Augmentation de l’activité métalloprotéase nette, visualisée par zymographie in situ après convulsions épileptiques et ischémie cérébrale. La technique de zymographie in situ consiste à appliquer sur des coupes fraîches de tissu cérébral de la gélatine (substrat des gélatinases endogènes) couplée à la fluorescéine piégée. Lorsque les MMP des cellules clivent ce substrat, la fluorescéine est libérée et visualisée au microscope. L’intensité du signal fluorescent augmente avec l’activité protéolytique nette, résultante de l’équilibre entre protéases et inhibiteurs endogènes. A. Activité gélatinolytique constitutive dans l’hippocampe de rat témoin. B. Une hyperactivité neuronale (crises épileptiques) provoque une augmentation de l’activité gélatinolytique nette dans l’hippocampe de rat, 6 heures après l’injection d’un agent convulsivant, le kaïnate.
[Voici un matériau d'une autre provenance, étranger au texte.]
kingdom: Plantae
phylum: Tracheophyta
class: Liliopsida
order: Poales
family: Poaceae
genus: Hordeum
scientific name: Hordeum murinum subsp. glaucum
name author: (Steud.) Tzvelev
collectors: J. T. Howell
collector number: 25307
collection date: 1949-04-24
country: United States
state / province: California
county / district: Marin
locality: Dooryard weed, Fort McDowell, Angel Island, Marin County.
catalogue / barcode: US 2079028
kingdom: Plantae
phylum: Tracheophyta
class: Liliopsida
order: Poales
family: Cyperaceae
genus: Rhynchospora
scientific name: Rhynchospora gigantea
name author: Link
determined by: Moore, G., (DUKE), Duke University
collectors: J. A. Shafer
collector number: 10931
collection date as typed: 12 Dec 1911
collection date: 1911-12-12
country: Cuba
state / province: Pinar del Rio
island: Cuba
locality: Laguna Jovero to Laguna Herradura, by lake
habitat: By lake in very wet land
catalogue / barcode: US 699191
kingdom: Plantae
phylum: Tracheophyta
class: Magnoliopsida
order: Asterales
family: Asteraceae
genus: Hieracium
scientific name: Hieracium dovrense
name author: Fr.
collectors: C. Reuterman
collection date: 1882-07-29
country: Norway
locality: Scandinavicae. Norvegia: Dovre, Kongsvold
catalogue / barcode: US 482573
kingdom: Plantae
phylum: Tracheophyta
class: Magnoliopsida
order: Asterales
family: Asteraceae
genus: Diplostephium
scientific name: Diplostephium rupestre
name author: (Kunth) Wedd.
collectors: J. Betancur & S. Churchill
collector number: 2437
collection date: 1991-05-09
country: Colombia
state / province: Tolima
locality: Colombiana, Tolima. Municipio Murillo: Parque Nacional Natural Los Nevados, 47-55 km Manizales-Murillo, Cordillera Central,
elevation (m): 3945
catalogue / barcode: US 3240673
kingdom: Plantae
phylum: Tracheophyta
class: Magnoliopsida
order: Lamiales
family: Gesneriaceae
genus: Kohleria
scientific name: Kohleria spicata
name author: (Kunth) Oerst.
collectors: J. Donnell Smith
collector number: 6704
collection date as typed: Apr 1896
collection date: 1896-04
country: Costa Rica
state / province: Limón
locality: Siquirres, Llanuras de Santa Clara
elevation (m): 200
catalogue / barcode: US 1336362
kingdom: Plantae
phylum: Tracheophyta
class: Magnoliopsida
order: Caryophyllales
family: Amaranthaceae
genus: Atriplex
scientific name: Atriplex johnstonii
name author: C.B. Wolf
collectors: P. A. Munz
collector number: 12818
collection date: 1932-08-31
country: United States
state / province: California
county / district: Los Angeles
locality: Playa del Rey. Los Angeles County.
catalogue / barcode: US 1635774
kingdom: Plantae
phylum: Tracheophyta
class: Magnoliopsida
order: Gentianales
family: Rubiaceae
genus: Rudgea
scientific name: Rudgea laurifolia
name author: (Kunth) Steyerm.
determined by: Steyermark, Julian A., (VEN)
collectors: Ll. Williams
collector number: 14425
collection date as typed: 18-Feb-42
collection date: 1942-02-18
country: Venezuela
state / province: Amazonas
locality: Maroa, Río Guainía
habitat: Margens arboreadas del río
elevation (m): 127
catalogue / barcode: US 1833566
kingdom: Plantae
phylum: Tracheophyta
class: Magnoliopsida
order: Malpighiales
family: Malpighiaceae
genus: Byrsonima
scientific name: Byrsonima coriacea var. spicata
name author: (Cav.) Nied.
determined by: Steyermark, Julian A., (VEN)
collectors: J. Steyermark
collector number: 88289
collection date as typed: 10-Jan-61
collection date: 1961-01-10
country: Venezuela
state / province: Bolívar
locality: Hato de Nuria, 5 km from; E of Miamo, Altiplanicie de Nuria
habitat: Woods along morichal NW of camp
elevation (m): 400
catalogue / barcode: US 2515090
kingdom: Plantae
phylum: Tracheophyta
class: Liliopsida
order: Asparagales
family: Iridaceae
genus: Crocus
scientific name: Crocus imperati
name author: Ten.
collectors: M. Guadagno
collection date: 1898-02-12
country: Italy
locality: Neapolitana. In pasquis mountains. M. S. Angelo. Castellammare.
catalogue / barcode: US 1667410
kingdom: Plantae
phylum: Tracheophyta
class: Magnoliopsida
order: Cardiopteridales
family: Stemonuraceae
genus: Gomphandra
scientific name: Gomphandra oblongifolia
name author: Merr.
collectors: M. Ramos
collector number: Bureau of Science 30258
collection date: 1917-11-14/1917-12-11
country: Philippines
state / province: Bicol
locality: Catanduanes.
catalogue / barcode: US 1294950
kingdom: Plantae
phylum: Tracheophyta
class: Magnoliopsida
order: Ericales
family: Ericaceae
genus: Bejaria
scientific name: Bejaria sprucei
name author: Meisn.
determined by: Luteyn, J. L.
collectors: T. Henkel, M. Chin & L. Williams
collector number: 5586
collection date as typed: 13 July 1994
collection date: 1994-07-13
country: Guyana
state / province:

C. L’activité gélatinolytique est inhibée par un inhibiteur de métalloprotéases, la phénanthroline. D. Activité gélatinolytique constitutive dans l’aire CA1 de l’hippocampe d’un rat témoin non ischémié (chirurgie identique aux rats ischémiés). E. Trois jours après une ischémie globale transitoire, on observe une augmentation importante de l’activité gélatinolytique associée, d’une part, aux neurones pyramidaux (p) en cours de dégénérescence et, d’autre part, aux cellules gliales réactives facilement repérées à l’extérieur de la couche de neurones pyramidaux, dans le strata oriens (so) et radiatum (sr). On notera également une activité gélatinolytique importante dans les vaisseaux sanguins (flèches rouges), probablement en relation avec une fragilisation de la barrière hématoencéphalique. Échelle : A-C, 100 µm ; D, E, 200 µm (D et E, d’après [9]).